There is no doubt something to this, but even on its own terms, this rendering skips over important elements. The first is that the stakes matter. And the stakes in the Cold War were the very highest: the survival of the free world and maybe even the existence of the whole world. By 1980, it was plausible to fear that freedom and even humanity were losing. It was therefore not unreasonable to believe that calculated risks were warranted.
But you never know where toughness might lead, what it might provoke. When the consequences of toughness could be total destruction, it is rational—moral, even—to be tough only when the stakes are equally enormous. Toughness not in the service of a core interest—or the core of all core interests—is not merely foolish but reckless.

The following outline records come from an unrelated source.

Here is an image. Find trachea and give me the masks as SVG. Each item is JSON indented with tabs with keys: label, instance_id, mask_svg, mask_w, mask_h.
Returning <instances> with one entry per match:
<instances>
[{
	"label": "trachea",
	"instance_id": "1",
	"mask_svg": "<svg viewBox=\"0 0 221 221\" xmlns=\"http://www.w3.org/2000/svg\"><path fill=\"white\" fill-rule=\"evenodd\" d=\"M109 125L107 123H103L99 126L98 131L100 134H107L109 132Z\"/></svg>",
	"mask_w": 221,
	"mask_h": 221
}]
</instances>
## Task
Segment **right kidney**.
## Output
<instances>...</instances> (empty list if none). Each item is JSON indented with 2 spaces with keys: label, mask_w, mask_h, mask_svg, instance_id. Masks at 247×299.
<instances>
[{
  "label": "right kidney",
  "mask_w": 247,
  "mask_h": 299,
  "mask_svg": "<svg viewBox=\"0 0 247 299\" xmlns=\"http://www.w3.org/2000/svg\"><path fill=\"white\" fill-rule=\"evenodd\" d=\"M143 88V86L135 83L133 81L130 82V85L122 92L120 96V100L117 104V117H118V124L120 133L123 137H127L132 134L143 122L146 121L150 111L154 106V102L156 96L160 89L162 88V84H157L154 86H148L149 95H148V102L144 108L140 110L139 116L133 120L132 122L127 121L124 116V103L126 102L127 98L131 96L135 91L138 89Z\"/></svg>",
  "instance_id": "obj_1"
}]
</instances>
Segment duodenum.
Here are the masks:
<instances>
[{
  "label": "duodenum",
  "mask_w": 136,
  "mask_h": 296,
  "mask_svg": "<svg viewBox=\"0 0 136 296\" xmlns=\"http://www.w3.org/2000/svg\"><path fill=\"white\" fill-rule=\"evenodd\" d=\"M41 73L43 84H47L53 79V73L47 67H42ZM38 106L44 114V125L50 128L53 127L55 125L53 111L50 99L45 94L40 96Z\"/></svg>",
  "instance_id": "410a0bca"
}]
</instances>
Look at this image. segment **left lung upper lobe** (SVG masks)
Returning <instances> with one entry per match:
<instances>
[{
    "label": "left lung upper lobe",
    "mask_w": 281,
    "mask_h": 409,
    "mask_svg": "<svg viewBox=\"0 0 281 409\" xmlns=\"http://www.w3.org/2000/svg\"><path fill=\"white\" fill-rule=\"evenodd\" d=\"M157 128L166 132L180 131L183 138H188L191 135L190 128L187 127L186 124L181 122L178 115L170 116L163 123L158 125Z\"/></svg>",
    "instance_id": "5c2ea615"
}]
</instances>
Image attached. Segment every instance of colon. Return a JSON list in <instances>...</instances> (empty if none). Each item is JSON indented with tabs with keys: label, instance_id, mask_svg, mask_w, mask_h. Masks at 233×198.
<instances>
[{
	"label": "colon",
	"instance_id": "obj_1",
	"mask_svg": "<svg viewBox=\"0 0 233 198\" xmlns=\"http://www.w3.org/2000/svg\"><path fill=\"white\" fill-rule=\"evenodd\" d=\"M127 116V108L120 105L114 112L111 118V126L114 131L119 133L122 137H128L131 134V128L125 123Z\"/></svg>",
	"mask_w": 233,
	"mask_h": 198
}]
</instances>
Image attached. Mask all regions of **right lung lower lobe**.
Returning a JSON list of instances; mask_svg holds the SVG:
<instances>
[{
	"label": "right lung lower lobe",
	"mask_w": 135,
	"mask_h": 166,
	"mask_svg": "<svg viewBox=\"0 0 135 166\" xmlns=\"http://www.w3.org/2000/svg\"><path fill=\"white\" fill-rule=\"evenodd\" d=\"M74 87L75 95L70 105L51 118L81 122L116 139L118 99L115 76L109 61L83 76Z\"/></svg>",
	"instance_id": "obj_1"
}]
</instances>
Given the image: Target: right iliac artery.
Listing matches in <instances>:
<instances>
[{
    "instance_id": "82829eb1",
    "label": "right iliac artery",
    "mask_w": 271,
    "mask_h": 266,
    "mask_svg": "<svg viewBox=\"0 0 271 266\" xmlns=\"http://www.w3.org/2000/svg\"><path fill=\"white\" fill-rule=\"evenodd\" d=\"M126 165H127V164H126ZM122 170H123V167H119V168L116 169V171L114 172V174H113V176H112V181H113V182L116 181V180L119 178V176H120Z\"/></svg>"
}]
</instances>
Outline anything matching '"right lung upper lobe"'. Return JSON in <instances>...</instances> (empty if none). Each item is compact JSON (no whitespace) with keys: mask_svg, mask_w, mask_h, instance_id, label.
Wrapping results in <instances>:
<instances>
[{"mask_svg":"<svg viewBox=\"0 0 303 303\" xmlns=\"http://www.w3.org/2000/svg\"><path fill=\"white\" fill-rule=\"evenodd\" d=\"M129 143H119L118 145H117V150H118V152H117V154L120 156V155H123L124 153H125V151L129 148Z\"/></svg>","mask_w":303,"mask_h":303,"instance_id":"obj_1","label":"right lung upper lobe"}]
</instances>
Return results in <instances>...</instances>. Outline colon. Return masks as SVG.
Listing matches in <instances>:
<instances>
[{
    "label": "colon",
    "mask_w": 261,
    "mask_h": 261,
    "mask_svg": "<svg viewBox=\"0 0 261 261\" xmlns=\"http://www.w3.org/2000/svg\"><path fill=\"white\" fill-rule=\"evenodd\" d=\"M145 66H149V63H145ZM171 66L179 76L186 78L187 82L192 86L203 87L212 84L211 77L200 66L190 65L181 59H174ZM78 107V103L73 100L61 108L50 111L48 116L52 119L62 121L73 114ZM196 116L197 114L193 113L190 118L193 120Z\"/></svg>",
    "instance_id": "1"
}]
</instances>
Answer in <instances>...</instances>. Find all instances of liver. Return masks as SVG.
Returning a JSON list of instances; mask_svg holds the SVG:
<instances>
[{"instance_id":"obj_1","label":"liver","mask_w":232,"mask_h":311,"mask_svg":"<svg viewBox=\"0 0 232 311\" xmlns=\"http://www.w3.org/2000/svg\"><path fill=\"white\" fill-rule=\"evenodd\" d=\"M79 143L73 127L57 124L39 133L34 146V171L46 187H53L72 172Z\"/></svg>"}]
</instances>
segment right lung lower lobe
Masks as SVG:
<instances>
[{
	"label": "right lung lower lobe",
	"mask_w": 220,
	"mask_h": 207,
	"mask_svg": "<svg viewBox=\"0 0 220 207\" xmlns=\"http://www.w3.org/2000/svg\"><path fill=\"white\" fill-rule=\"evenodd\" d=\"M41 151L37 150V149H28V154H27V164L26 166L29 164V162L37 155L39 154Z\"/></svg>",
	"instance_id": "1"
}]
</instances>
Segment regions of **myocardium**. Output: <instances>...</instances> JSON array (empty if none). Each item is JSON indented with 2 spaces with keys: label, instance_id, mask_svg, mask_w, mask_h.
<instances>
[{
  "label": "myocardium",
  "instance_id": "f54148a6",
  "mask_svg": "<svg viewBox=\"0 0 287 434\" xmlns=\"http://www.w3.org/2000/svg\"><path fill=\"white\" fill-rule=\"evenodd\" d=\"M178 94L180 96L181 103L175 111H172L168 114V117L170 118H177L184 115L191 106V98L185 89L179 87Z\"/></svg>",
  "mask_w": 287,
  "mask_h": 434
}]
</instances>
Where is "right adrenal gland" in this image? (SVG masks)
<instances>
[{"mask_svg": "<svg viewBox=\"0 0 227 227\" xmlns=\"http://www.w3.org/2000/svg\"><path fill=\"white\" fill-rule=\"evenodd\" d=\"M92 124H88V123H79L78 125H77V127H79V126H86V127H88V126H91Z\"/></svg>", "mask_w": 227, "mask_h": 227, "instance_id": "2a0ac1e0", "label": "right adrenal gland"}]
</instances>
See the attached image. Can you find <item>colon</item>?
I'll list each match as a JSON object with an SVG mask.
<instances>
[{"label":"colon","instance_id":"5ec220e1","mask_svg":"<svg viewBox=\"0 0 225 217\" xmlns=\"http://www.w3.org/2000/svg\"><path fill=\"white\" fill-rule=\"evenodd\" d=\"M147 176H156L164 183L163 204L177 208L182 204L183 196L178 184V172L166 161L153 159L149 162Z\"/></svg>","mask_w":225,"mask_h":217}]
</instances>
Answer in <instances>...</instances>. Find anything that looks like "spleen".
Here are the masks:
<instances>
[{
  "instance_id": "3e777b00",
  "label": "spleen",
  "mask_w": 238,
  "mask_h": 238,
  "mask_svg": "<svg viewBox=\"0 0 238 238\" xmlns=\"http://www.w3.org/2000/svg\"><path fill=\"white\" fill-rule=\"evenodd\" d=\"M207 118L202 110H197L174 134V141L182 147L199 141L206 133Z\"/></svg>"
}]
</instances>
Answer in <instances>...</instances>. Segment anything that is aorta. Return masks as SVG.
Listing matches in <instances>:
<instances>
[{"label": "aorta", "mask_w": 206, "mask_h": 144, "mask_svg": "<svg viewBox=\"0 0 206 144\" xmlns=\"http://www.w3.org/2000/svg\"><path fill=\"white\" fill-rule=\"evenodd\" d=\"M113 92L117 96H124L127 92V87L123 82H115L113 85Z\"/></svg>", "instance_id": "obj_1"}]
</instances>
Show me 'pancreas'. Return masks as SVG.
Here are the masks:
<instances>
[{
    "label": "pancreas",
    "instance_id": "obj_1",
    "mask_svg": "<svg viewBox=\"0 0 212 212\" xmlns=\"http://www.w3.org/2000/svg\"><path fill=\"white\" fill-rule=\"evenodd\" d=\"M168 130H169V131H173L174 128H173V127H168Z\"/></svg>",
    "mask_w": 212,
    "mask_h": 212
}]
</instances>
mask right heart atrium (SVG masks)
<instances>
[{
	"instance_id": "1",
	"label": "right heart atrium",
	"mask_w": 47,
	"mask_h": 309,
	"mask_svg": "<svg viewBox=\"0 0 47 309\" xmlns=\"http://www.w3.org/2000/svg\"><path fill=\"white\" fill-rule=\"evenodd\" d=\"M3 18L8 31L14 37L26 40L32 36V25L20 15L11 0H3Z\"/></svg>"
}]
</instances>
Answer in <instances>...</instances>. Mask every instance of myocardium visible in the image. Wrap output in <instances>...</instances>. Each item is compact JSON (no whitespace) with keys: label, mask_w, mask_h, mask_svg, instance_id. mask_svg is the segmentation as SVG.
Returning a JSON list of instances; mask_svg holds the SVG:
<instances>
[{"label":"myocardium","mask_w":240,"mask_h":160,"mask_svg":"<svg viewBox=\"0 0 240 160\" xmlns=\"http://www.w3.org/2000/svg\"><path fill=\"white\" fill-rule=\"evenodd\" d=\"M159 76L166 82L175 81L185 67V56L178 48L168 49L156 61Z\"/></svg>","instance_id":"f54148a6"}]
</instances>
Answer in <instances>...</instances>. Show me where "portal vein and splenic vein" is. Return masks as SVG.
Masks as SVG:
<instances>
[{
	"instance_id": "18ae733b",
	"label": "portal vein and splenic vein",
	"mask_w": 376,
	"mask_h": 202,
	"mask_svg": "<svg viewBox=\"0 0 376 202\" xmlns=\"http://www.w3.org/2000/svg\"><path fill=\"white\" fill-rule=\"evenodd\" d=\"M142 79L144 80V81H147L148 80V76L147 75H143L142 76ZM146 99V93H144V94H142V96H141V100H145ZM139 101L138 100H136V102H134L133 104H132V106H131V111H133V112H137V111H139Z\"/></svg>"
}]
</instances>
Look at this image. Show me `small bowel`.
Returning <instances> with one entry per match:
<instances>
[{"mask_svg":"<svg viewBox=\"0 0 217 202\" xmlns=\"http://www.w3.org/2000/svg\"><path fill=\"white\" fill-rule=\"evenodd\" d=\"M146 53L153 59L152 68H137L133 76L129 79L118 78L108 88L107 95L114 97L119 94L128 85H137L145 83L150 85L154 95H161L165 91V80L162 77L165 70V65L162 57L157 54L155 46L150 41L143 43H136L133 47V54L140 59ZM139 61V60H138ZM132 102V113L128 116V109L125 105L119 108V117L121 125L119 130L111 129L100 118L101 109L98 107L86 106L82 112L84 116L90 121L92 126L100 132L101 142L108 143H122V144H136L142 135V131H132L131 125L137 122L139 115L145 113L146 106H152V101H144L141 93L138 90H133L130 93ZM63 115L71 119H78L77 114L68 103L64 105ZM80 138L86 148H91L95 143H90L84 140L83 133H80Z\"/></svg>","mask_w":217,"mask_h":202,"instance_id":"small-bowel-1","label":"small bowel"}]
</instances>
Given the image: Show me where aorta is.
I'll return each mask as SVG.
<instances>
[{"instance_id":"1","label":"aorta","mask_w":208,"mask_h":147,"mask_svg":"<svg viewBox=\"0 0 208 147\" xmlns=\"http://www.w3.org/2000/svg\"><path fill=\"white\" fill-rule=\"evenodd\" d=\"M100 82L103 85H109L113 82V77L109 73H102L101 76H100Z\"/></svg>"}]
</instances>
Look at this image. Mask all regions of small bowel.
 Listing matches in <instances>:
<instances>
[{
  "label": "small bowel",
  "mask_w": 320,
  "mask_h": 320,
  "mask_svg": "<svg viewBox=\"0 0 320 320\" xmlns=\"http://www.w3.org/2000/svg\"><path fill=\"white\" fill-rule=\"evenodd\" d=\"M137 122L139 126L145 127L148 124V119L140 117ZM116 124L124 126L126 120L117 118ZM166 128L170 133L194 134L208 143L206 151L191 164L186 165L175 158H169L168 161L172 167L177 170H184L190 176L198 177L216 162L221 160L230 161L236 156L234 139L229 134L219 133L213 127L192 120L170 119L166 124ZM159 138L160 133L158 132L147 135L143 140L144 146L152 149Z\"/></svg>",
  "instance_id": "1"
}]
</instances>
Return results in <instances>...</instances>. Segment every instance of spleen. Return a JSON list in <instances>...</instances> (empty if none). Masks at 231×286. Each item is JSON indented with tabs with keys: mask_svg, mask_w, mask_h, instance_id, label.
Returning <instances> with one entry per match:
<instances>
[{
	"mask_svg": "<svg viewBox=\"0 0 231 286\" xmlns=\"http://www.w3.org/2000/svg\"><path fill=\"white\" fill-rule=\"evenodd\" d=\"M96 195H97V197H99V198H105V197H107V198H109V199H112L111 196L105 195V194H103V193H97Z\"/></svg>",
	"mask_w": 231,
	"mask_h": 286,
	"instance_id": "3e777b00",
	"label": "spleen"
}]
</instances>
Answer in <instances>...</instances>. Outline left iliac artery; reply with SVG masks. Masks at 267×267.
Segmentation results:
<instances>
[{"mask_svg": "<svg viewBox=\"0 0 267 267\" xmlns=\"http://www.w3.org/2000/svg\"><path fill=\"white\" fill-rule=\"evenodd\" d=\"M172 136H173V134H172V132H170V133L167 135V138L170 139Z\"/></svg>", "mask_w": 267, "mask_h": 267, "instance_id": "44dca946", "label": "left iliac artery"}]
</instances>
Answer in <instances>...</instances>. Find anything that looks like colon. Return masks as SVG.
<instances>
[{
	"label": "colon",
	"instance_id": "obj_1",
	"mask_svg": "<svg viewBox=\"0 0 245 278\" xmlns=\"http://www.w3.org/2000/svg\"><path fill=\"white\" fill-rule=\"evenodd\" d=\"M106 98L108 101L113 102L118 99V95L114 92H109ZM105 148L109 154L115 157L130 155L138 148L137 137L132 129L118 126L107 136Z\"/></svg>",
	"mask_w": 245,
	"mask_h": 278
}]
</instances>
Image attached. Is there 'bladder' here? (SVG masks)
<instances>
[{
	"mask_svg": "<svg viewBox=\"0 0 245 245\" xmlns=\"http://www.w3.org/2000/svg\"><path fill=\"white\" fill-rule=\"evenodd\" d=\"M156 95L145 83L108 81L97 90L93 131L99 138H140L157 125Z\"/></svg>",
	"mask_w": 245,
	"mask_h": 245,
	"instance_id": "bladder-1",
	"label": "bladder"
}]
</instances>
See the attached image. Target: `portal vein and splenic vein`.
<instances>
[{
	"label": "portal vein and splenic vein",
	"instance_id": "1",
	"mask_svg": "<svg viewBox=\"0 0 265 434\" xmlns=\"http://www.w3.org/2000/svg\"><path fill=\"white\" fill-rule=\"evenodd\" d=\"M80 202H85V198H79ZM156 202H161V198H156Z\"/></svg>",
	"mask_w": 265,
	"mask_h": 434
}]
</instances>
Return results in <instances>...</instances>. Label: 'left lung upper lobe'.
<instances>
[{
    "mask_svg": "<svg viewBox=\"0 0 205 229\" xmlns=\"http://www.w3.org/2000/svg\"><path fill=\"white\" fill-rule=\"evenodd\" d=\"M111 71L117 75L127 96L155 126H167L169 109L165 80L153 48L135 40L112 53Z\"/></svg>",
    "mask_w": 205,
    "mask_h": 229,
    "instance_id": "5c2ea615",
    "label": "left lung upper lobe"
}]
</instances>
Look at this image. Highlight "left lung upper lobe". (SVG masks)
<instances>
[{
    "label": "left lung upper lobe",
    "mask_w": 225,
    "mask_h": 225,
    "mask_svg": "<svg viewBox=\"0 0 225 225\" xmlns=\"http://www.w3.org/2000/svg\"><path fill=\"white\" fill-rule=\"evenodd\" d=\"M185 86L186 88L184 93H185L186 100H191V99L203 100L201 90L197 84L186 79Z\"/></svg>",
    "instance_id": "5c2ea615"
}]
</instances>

One reason one never knows where toughness might lead is that you can never be sure you really understand your adversary—or that he understands you. In 1983, both sides misunderstood one another. The Americans assumed the Soviets knew that all those flybys, flyovers, fleet maneuvers, dummy warheads, and DEFCON escalations were just drills. The Soviets, for their part, knew no such thing. They really believed that it all might be prelude to a surprise first strike.
Later informed of Moscow’s alarm, Reagan was offended. “I don’t see how they could believe that,” he said, quickly adding, “but it’s something to think about.” It was, eventually, thought about, in hindsight. That 1990 report on Perroots’s restraint observed that “in the years leading up to Able Archer,” national security officials “had received no guidance as to the possible significance of apparent changes in Soviet military and political thinking.”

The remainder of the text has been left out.